EV Manufacturers’ Demand for Lightweighting Creating Growth Opportunities for Material Manufacturers
Advances in battery development are aimed at enhancing energy density, lifetime, and recyclability, finds Frost & Sullivan
Santa Clara, Calif. - July 18, 2018 - Frost & Sullivan's recent analysis, Material Technologies Shaping the Future of Electric Vehicles (EV), discusses the material technologies used in EVs by analyzing recent global and regional trends. Electric vehicle manufacturers are looking at materials as a lever of growth for EV adoption. Specifically, these manufacturers are embracing lightweighting of the core machinery required to keep the vehicle running. Both battery manufacturers and original equipment manufacturers (OEMs) are adopting direct and indirect lightweighting strategies that will help achieve smaller, lighter, and more powerful electric drive mechanisms. Materials manufacturers should take advantage of the growing demand for materials with specific properties that aid lightweighting while ensuring durability and safety.
"The transition from internal combustion engines (ICEs) to electric drivetrain increases the total kerb weight of the vehicle as battery packs are up to three times heavier than an ICE engine," said Isaac Premsingh, Industry Analyst, TechVision. "This weight issue stemming from the battery pack has given rise to new weight reduction targets for other subsystems."
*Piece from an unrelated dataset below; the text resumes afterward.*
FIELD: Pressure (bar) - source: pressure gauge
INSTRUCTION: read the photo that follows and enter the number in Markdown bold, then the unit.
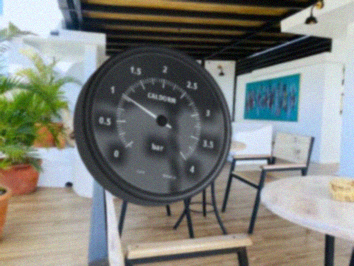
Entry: **1** bar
For further information on this analysis, please visit: http://frost.ly/2ml
EV manufacturers are driving demand for any material that can reduce the weight of their cars. Currently, the powertrain of a full-battery EV with a 35.8 kWh battery pack and 100kW electric motor is nearly 125 percent heavier than a standard ICE vehicle powertrain. To make alternative powertrain technologies economical and practically competent with ICE performance, OEMs and battery manufacturers are exploring the following areas of opportunity:
• Rare-earth-free Mg-Alloys with improved processability and heat stability;
• All-aluminum body to enable battery downsizing without compromising on range;
• Advanced high-strength steel (AHSS) grades to improve crash resistance with weight savings;
• Battery technologies to close the gap between theoretical and practical gravimetric energy densities, especially for lithium-air;
• Solid-state polymer electrolytes to improve ionic conductivity at ambient temperatures using biodegradable variants; and
• Focus on material recyclability for battery components.
"Polymer composite manufacturers have realized the need to transition from being a supplier of niche products to being a product development partner to expedite the shift toward sustainable mobility," noted Premsingh. "The consequent surge in strategic partnerships and joint ventures has enabled the vertical integration of the value chain, particularly for high-volume automotive components, battery electrodes, and electrolytes."
Material Technologies Shaping the Future of Electric Vehicles is part of Frost & Sullivan's global Future of Chemicals & Materials in Infrastructure & Mobility Growth Partnership Service program.